** Supplied entries follows **
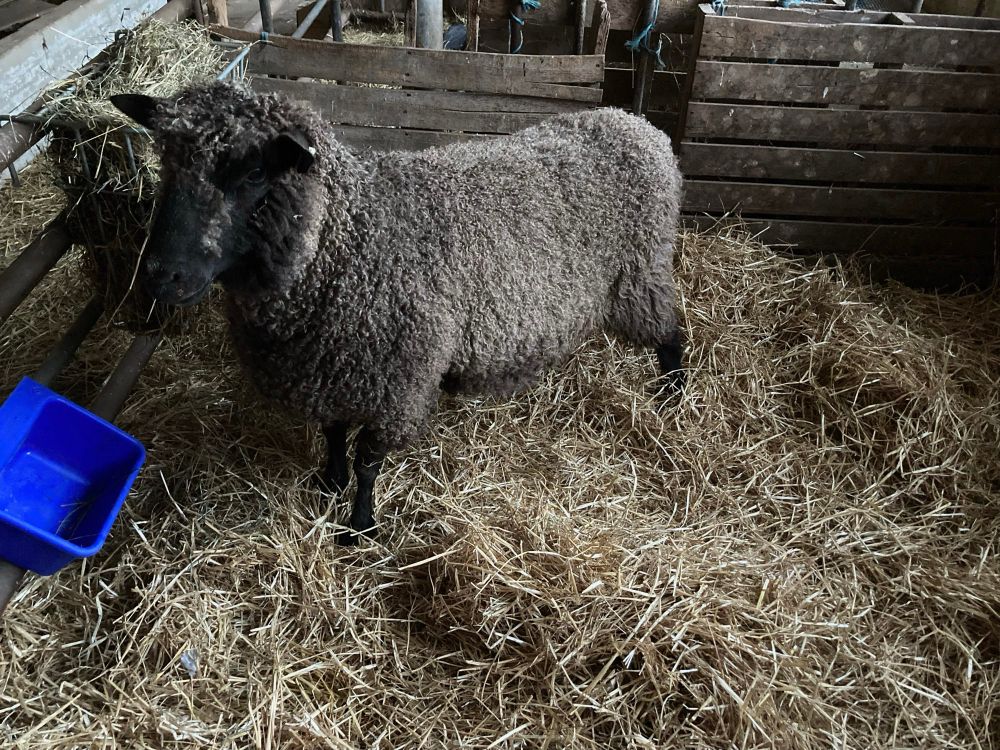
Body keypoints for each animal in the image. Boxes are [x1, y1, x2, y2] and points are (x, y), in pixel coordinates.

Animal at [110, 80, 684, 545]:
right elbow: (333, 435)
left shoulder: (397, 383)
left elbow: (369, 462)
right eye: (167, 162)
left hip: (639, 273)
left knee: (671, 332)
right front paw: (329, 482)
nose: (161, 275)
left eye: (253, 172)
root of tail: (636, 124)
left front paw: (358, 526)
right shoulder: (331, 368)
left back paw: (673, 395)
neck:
** End of Supplied entries **
Scan the entries above and show each line that contains the word "left".

Result of the task
left shoulder: (397, 383)
left elbow: (369, 462)
left hip: (639, 273)
left knee: (671, 332)
left eye: (253, 172)
left front paw: (358, 526)
left back paw: (673, 395)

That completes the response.